Some questions to start your exploration:
- What really matters to you in life? Not what should matter, what does matter.
- What would you like to have more of in your life?
- Set aside money for a moment; what do you want in your career?
- What are your secret passions and dreams?
- What would bring more joy and happiness into your life?
- What do you want your relationships to be like?
- What qualities would you like to develop?
- What are your values? What issues do you care about?
- What are your talents? What’s special about you?
- What would you most like to accomplish?
- What would legacy would you like to leave behind?
It may be helpful to write your thoughts down in a journal or creative vision board if you’re the creative type. Add your own questions, and ask others what they want out of life. Relax and make this exercise fun. You may want to set your answers aside for a while and come back to them later to see if any have changed or if you have anything to add.
What Would Your Best Life Look Like?
Describe your ideal life in detail. Allow yourself to dream and imagine, and create a vivid picture. If you can’t visualize a picture, focus on how your best life would feel. If you find it difficult to envision your life 20 or 30 years from now, start with five years—even a few years into the future will give you a place to start. What you see may surprise you. Set aside preconceived notions. This is your chance to dream and fantasize.
A few prompts to get you started:
- What will you have accomplished already?
- How will you feel about yourself?
- What kind of people are in your life? How do you feel about them?
- What does your ideal day look like?
- Where are you? Where do you live? Think specifics, what city, state, or country, type of community, house or an apartment, style and atmosphere.
- What would you be doing?
- Are you with another person, a group of people, or are you by yourself?
- How are you dressed?
- What’s your state of mind? Happy or sad? Contented or frustrated?
- What does your physical body look like? How do you feel about that?
- Does your best life make you smile and make your heart sing? If it doesn’t, dig deeper, dream bigger.
It’s important to focus on the result, or at least a way-point in your life. Don’t think about the process for getting there yet—that’s the next step. Give yourself permission to revisit this vision every day, even if only for a few minutes. Keep your vision alive and in the front of your mind.

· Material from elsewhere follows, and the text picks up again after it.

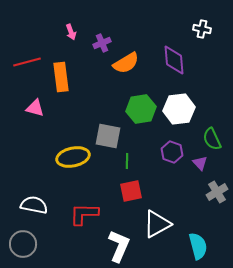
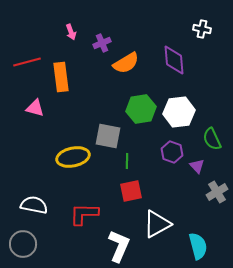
white hexagon: moved 3 px down
purple triangle: moved 3 px left, 3 px down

It may sound counter-intuitive to plan backwards rather than forwards, but when you’re planning your life from the end result, it’s often more useful to consider the last step and work your way back to the first. This is actually a valuable and practical strategy for making your vision a reality.

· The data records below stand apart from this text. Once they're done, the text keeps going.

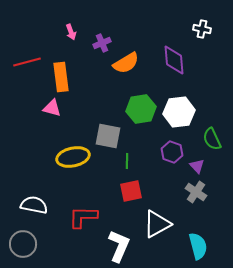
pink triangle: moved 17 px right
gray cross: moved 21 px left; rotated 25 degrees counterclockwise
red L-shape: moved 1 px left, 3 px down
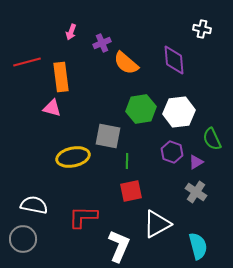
pink arrow: rotated 42 degrees clockwise
orange semicircle: rotated 72 degrees clockwise
purple triangle: moved 1 px left, 4 px up; rotated 42 degrees clockwise
gray circle: moved 5 px up
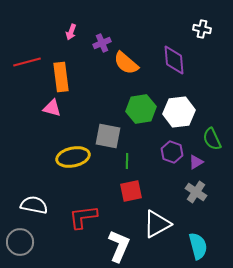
red L-shape: rotated 8 degrees counterclockwise
gray circle: moved 3 px left, 3 px down
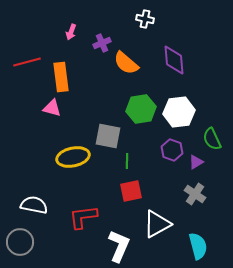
white cross: moved 57 px left, 10 px up
purple hexagon: moved 2 px up
gray cross: moved 1 px left, 2 px down
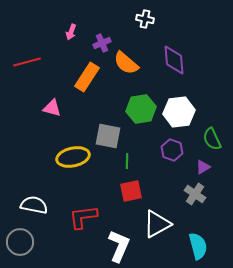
orange rectangle: moved 26 px right; rotated 40 degrees clockwise
purple triangle: moved 7 px right, 5 px down
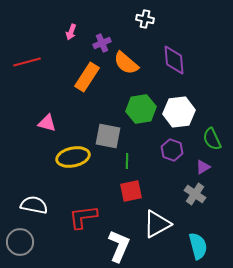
pink triangle: moved 5 px left, 15 px down
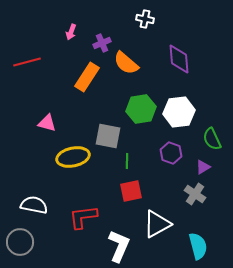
purple diamond: moved 5 px right, 1 px up
purple hexagon: moved 1 px left, 3 px down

- What’s the last thing that would’ve had to happen to achieve your best life?
- What’s the most important choice you would’ve had to make?
- What would you have needed to learn along the way?

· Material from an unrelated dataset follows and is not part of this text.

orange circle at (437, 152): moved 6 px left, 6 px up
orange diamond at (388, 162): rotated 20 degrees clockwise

- What important actions would you have had to take?
- What beliefs would you have needed to change?
- What habits or behaviors would you have had to cultivate?
- What type of support would you have had to enlist?
- How long will it have taken you to realize your best life?
- What steps or milestones would you have needed to reach along the way?
Now it’s time to think about your first step, and the next step after that. Ponder the gap between where you are now and where you want to be in the future. It may seem impossible, but it’s quite achievable if you take it step-by-step.
It’s important to revisit this vision from time to time. Don’t be surprised if your answers to the questions, your technicolor vision, and the resulting plans change. That can actually be a very good thing; as you change in unforeseeable ways, the best life you envision will change as well. For now, it’s important to use the process, create your vision, and take the first step towards making that vision a reality.